### About this task
Look for "DRINKING BOWLS" in the listing below, then copy exactly the line it appears in and all lines after it to the end, and nothing more.

### Supplied information
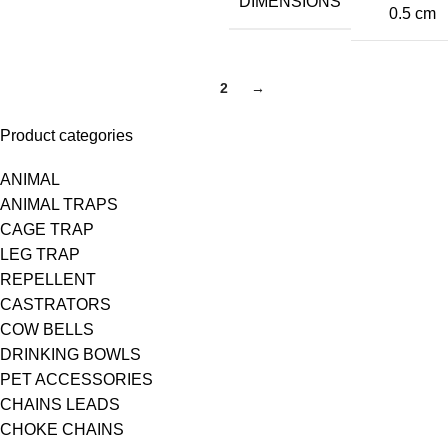
DIMENSIONS
0.5 cm
1
2
→
Product categories
ANIMAL
ANIMAL TRAPS
CAGE TRAP
LEG TRAP
REPELLENT
CASTRATORS
COW BELLS
DRINKING BOWLS
PET ACCESSORIES
CHAINS LEADS
CHOKE CHAINS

### Solution to the exercise
DRINKING BOWLS
PET ACCESSORIES
CHAINS LEADS
CHOKE CHAINS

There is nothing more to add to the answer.